Based on the assumption that energy is infinite, you also ask “...wouldn’t it mean that there is no such thing as death or “real death”?” But this time you give a reason: “Because if this energy is infinite, then eventually it will form into you again?”
But why and who says, besides you, that because this energy is infinite that it would eventually form into you again.
I’d say that if the energy is infinite, there are infinite possibilities for the something into which it will eventually form and there is no reason that something would necessarily or even likely be “you” or anything it had formed into before.
Oft times the unknown is unknown because it is unknowable.
How many angels can stand on the head of a pin?
God is a conscious being. You aren't going to find Him in the physical sciences.
In short, no. It is impossible to prove or disprove god. You either believe or you don't. Belief is like a glorified opinion. No way to prove your opinion right or wrong until the truth manifests itself.
“If this is so, then wouldn’t it mean that energy is infinite?”
No, the energy is not infinite, it just can’t *poof* vanish. It can change into matter, and back into energy, but there is a finite amount of it.
“And 2nd, wouldn’t it mean that there is no such thing as death or “real death”? Because if this energy is infinite, then eventually it will form into you again?”
No, because the energy and matter in your body can transform in ways that are non-reversible, so that no natural process would ever reassemble “you” out of the remaining constituent parts in their transmuted forms. Some supernatural process could do it, but it won’t happen on its own, no matter how long you wait.
Thomas Aquinas’ held that new matter cannot be created nor can matter be destroyed, only changed. Not sure where the “energy” came from. Missed that in my BA in philosophy.

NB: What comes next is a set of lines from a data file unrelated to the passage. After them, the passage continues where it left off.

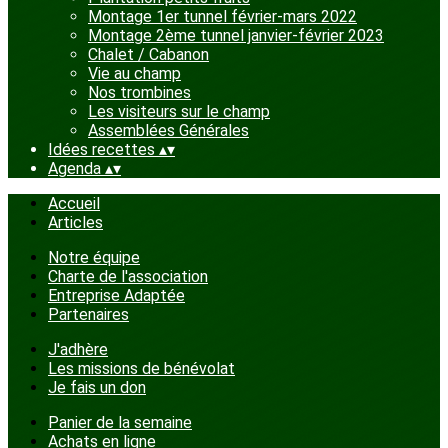
Montage 1er tunnel février-mars 2022
Montage 2ème tunnel janvier-février 2023
Chalet / Cabanon
Vie au champ
Nos trombines
Les visiteurs sur le champ
Assemblées Générales
Idées recettes
▴
▾
Agenda
▴
▾
Accueil
Articles
Notre équipe
Charte de l'association
Entreprise Adaptée
Partenaires
J'adhère
Les missions de bénévolat
Je fais un don
Panier de la semaine
Achats en ligne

If you take a computer and turn it off or destroy it, is it still processing in some other dimension or way? If the answer is no then you idea also has the answer no. When things stop functioning that is that
“”” “Energy cannot be created nor destroyed”. If this is so, then wouldn’t it mean that energy is infinite?”
To physicists the statement is true, but to them it neither means there is infinite energy and it might mean there is only a finite amount of energy; it only means E=M*Csquared AND also that M=E/Csquared.
At present, the understanding of physicsts is that whether the universe is infinite (a “universe” that includes an infinite “vacumn”/”space” that matter/energy-energy/matter expands into) or finite (as though there is an ultimate boundary to the universe), but either way it only contains the energy it contains, though the arrangement of energy and matter (energy “condensed” or “conserved”) is constantly changing.
What astronomers see when they say the universe is “expanding” is not that it is containing either more energy or more mass all the time, but simply that the vacumn (space) between clusters of energy/matter keeps getting larger - everything keeps moving further apart.
Since present theories suggest that the amount of energ/matter-matter/energy in the universe is most likely finite, there are different theories about about the course the “expanding” universe will take.
“The three possible types of expanding universes are called open, flat, and closed universes. If the universe were open, it would expand forever. If the universe were flat, it would also expand forever, but the expansion rate would slow to zero after an infinite amount of time. If the universe were closed, it would eventually stop expanding and recollapse on itself, possibly leading to another big bang. In all three cases, the expansion slows, and the force that causes the slowing is gravity.”
http://skyserver.sdss.org/dr1/en/astro/universe/universe.asp
As for G-d; none of it proves or disproves G-d.